| Meagen ( @ 2009-06-03 14:54:00 |
| Current mood: | |
| Entry tags: | failure, school, wife |
It Was Yesterday
I didn't used to be this bad at school, really I wasn't. I used to get A's, right?
My Bio-Psychology class is not going so well. I didn't do well on two of the quizzes, because I didn't read the material at all before hand. I didn't better on the other two, but I barely got them done on time, and almost didn't do one of them on time just because I got the "grades posted date" and the "final day to take it" date confused. Well, I should have learned from my near mistake, because I did that today for the 5th quiz. I missed it. I thought it was available till today, but it was the grades that were up today. And I can see if I'm doing okay on the essays because apparently their is an issue with me submitting them as .rtfs. I have NEVER had a problem with that EVER!

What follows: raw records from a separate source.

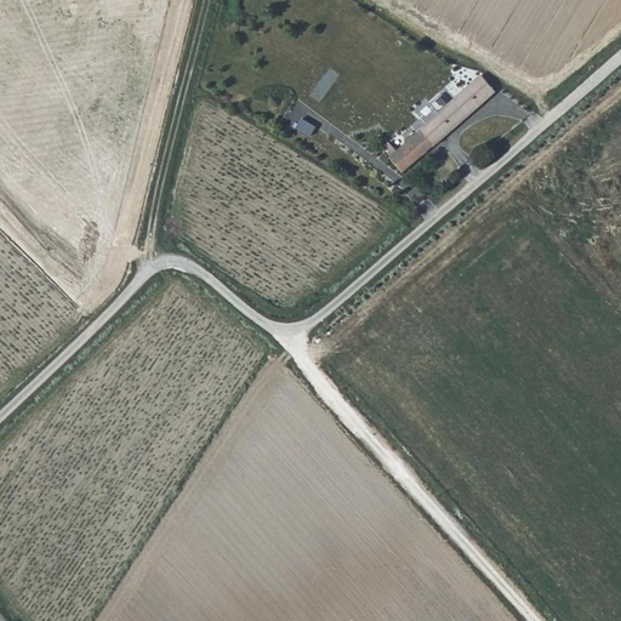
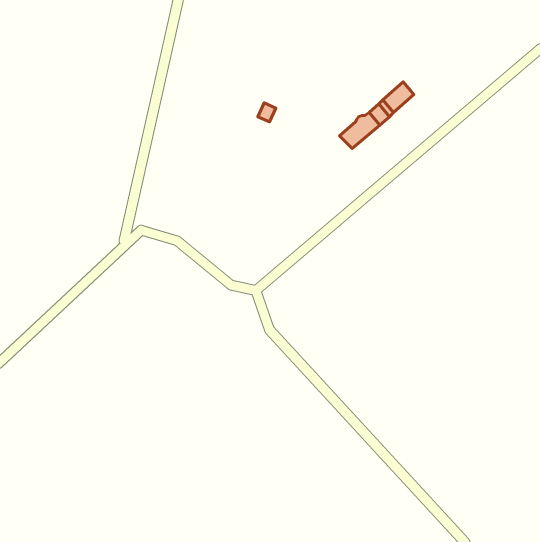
building: [461,75,494,108] -> none

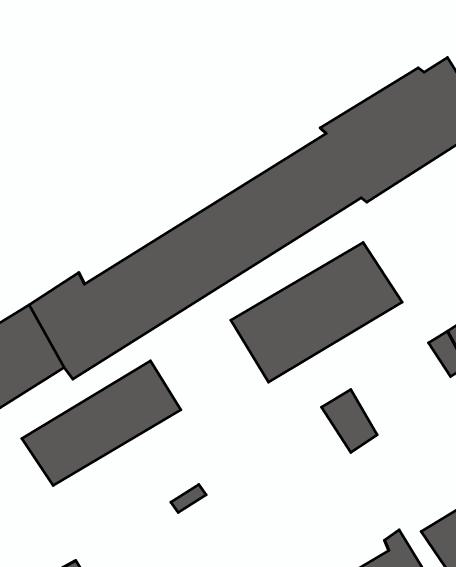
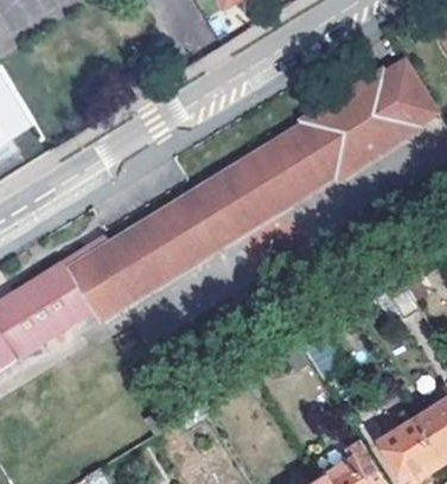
building: [231,243,402,382] -> none
building: [22,361,181,485] -> none

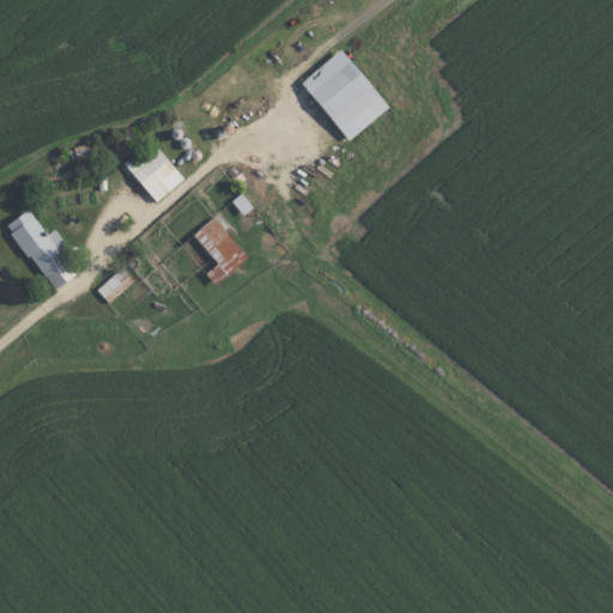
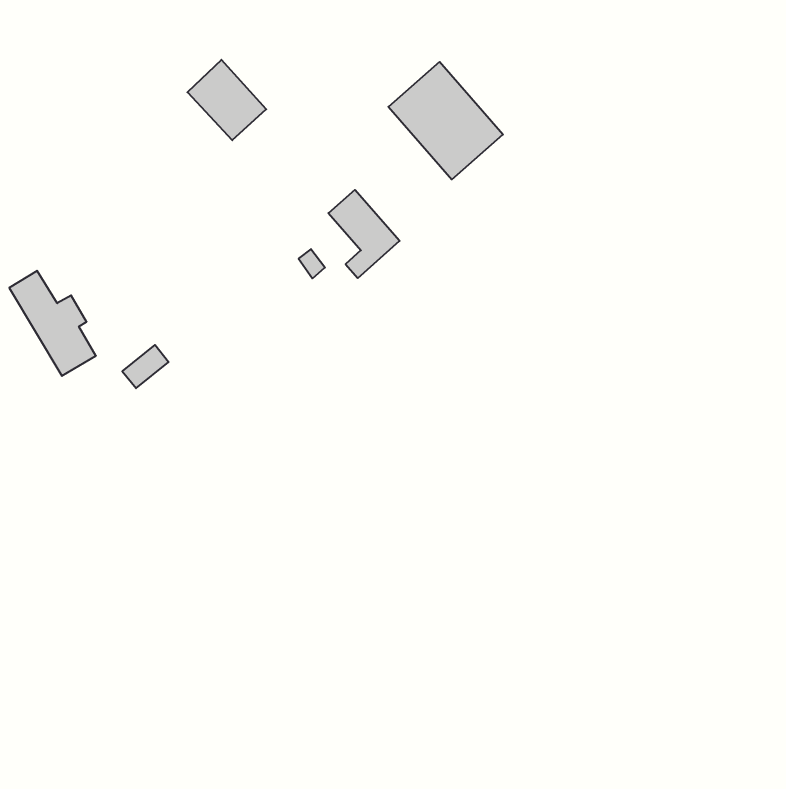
building: [122,140,183,202] -> [187,60,266,140]
building: [192,218,247,286] -> [328,190,400,278]

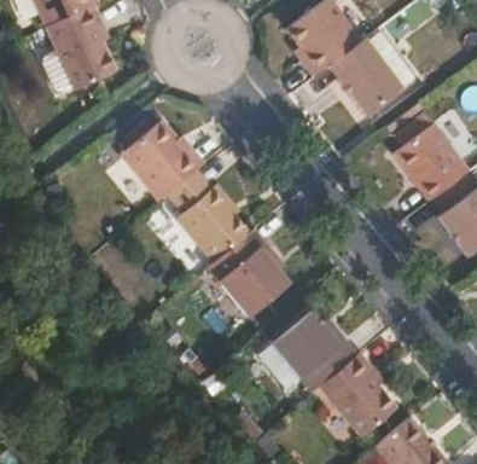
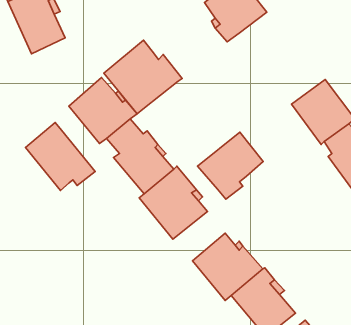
building: [328,39,402,116] -> none
building: none -> [104,40,182,114]
building: none -> [25,123,95,190]
building: none -> [198,132,263,199]

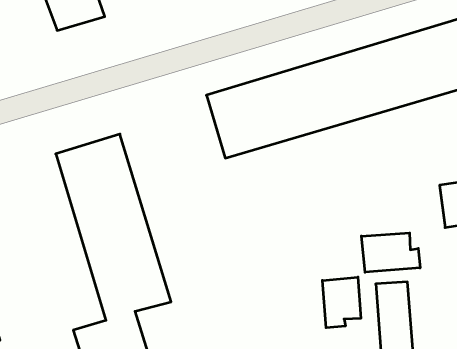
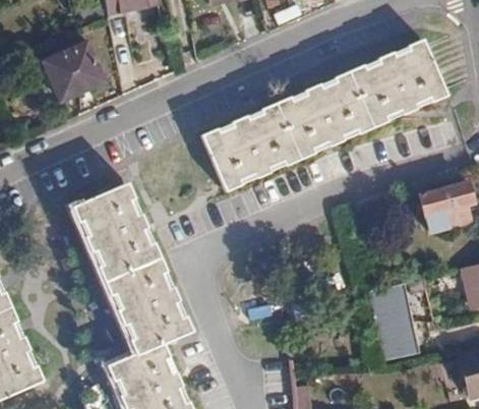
building: [361,233,420,272] -> none
building: [322,277,361,328] -> none

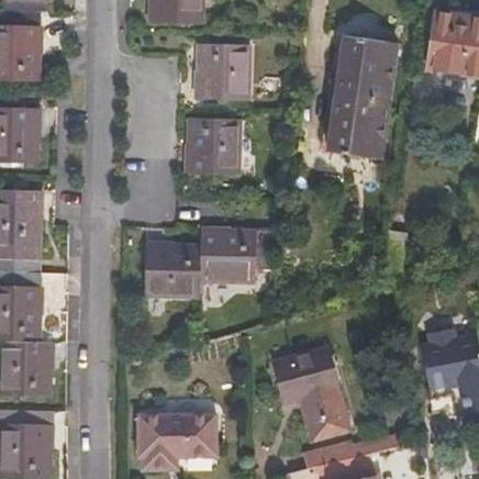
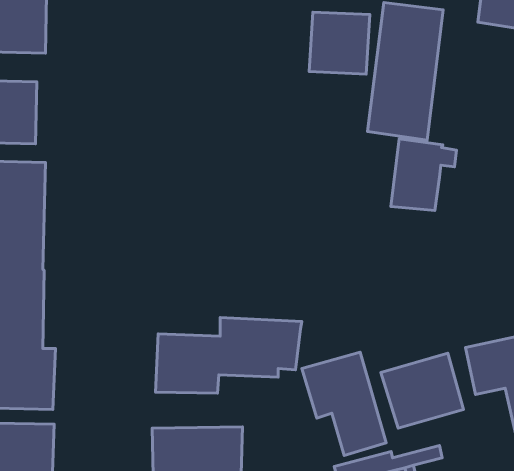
building: [200,47,254,102] -> [309,12,370,74]
building: [190,122,244,176] -> none
building: none -> [391,139,456,210]
building: [145,233,275,300] -> [156,318,302,393]
building: none -> [381,353,464,428]

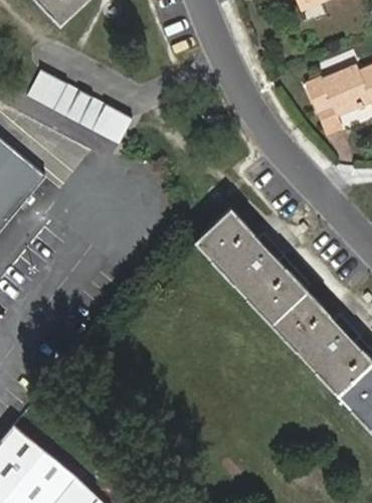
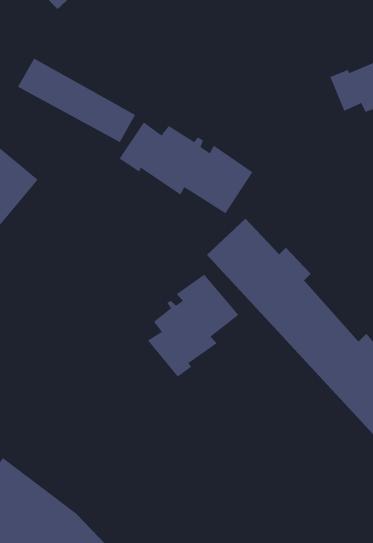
building: none -> [119,122,253,214]
building: none -> [147,274,239,377]

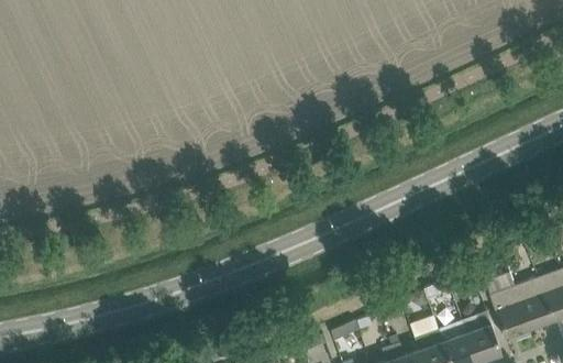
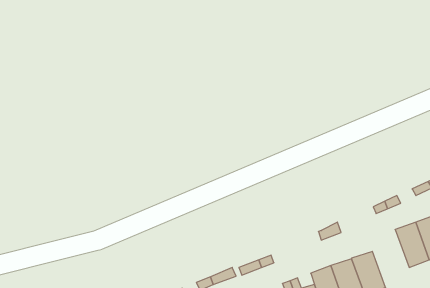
building: [489,287,530,340] -> none

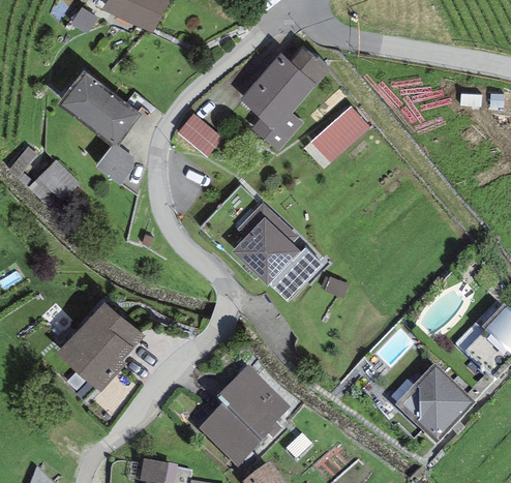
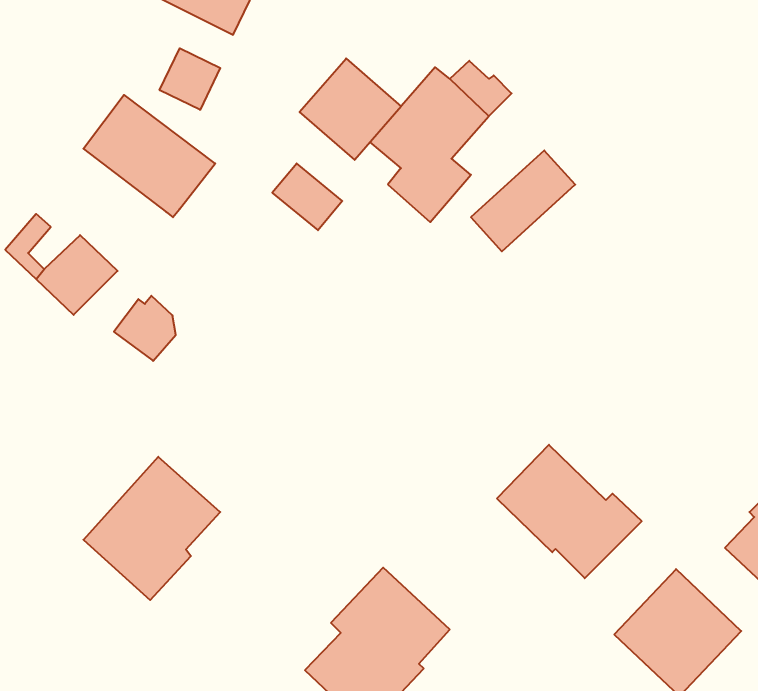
building: none -> [160,48,220,110]
building: none -> [300,58,401,160]
building: [95,141,134,182] -> [114,296,176,361]
building: [232,214,324,299] -> [497,445,642,578]

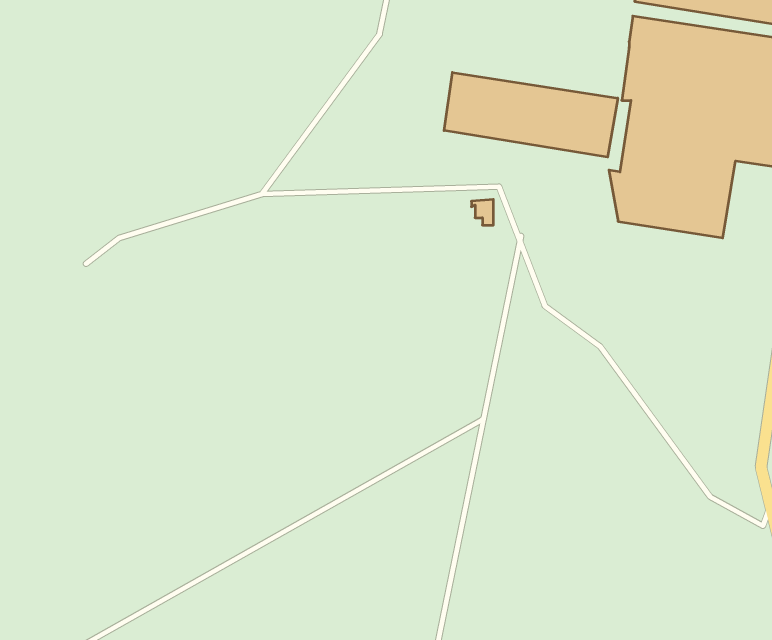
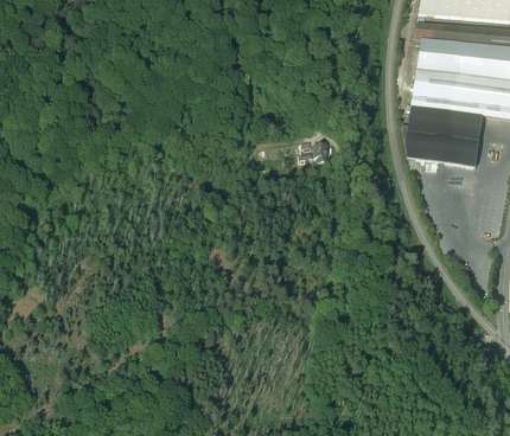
building: [444,72,618,157] -> none

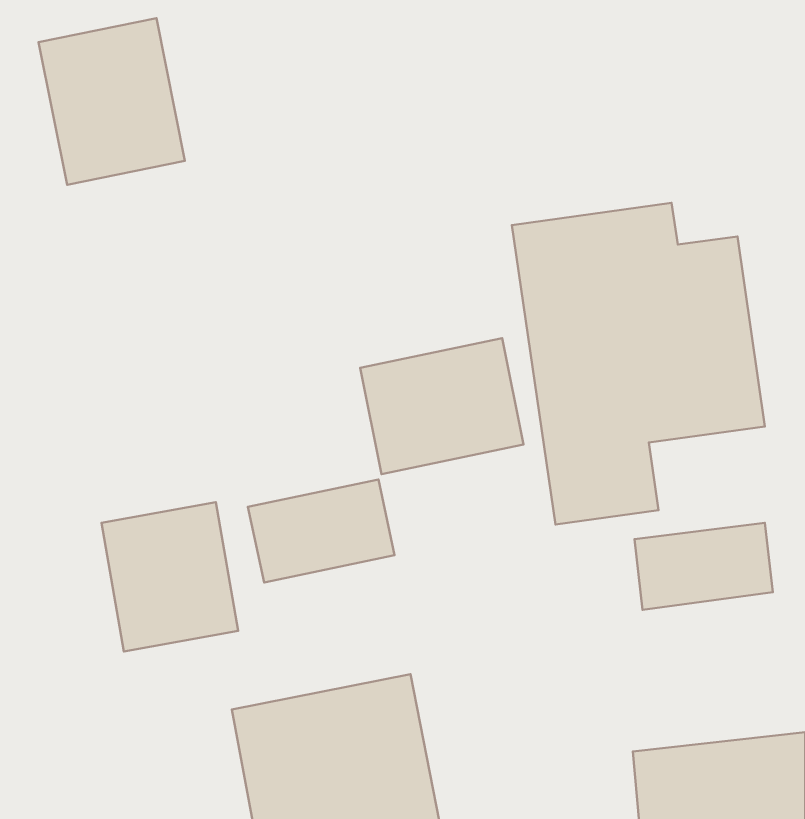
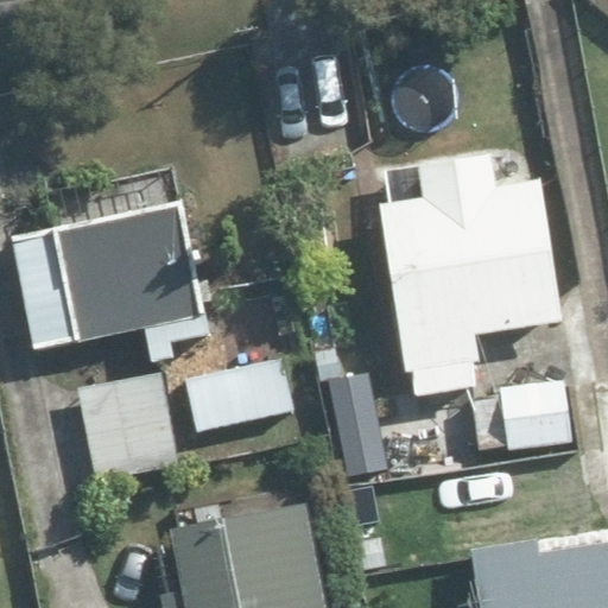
building: [39,18,185,185] -> none
building: none -> [14,202,213,361]
building: [360,338,523,474] -> none

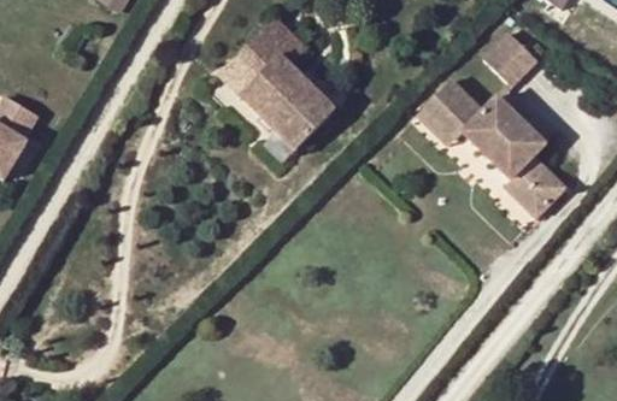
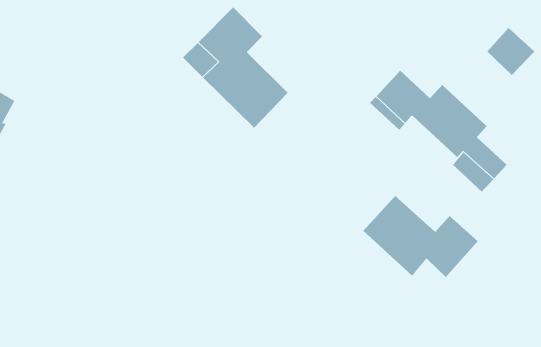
building: [483,33,536,85] -> [486,27,535,76]
building: none -> [362,195,479,278]

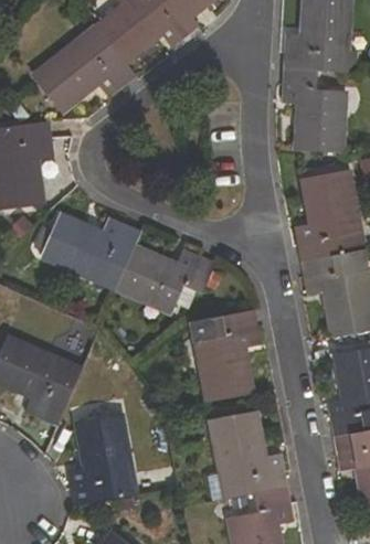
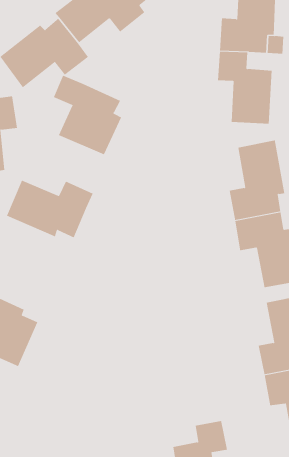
building: none -> [53,75,122,155]
building: [116,246,214,311] -> none
building: [194,308,262,401] -> none
building: [212,409,287,498] -> none
building: [67,413,131,504] -> none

I'm so flustered and upset with myself. I can't think at all anymore. Their has to be something wrong with me. How could I think better when Ivan still woke up all night, and have no concentration now when I'm getting a lot more sleep? It's just wrong. I should just admit that I'm dumb and work on my house wife skills. Settle for being the obedient house wife for the guy I settled for. The boring one with the stable job.
I'm so disappointed in myself. I can't seem to do anything right anymore.